Comment by amiga386 51 minutes ago

Add the lie "emails are delivered instantly, so the user can click a link I email them within 1 minute"

And the lie "users always read emails on the same device they're logging into a website with"

And the lie "users can always view HTML email so no need to send a plaintext equivalent, especially if I have a long complex URL I want them to click"

And the lie "Clickable links sent in email are more secure than passwords so I'll stop supporting passwords and instead rely on email delivery of a link for all logins. Whoever clicks that link first is definitely the user who wanted to log in"

Comment by wodenokoto 23 minutes ago

If you have a password reset form, you probably already have a log-in with email with extra steps functionality.

Comment by 23 minutes ago

Comment by CPLX 14 minutes ago

> Clickable links sent in email are more secure than passwords so I'll stop supporting passwords and instead rely on email delivery of a link for all logins

God, I fucking hate that.

I have a fucking password manager, I have various machines and things open.
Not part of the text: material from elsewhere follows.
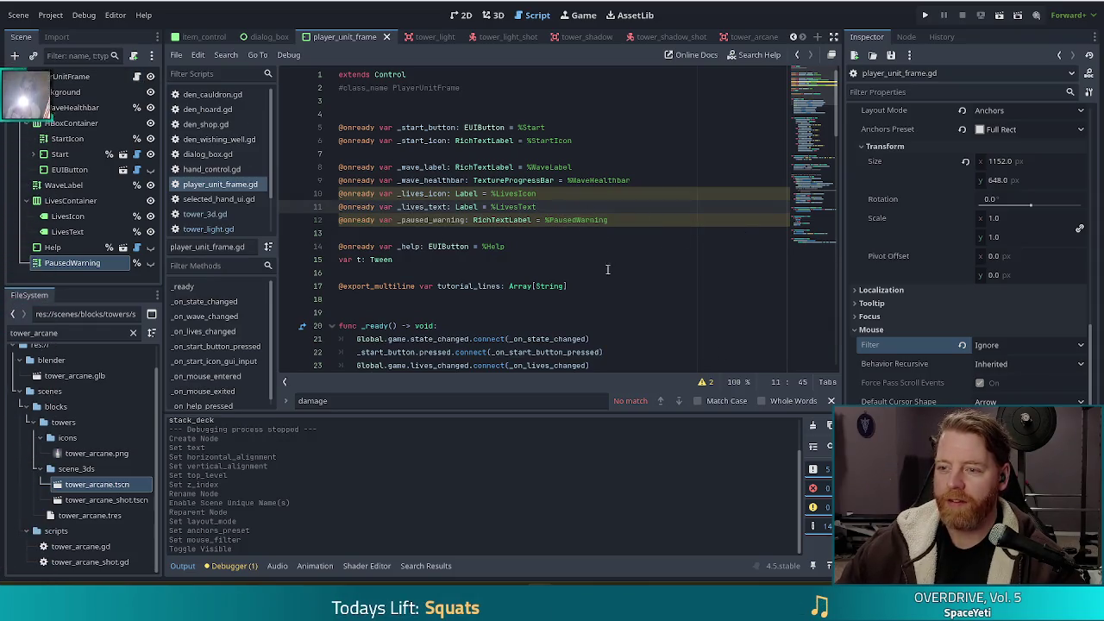
left_click(516, 196)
Just let me fucking log in.

If anyone is reading this who is in charge of the internet please stop doing this.

Comment by denkmoon 47 seconds ago

[delayed]

Comment by teo_zero 30 minutes ago

The plus sign is a pet peeve of mine, too. But I stopped keeping a list of bad sites when their number has become double digit!

Comment by adamzwasserman 1 day ago

I enjoyed the deep dice. A lot of sensible advice, and enjoyed the deep dive. A lot of articles do not get a lot of that as right as this article does.

Anyone who also enjoyed it would probably get a kick out of my article on the same subject that goes into the regex (which has some valid use cases): https://hackernoon.com/on-the-practicality-of-regex-for-emai...

Comment by jeffbee 8 minutes ago

This article says that Gmail can't handle address literals. I personally wrote the IPv6 address literal support for Gmail, so this annoys me. I just tested it and it shortened "[IPv6:2001:etc:etc::192.etc.etc]" down to "@2001" then generated an extremely terse mail delivery subsystem notification that I've never seen before. Which is why you should never just rewrite software without understanding why all the test cases are in the test suite!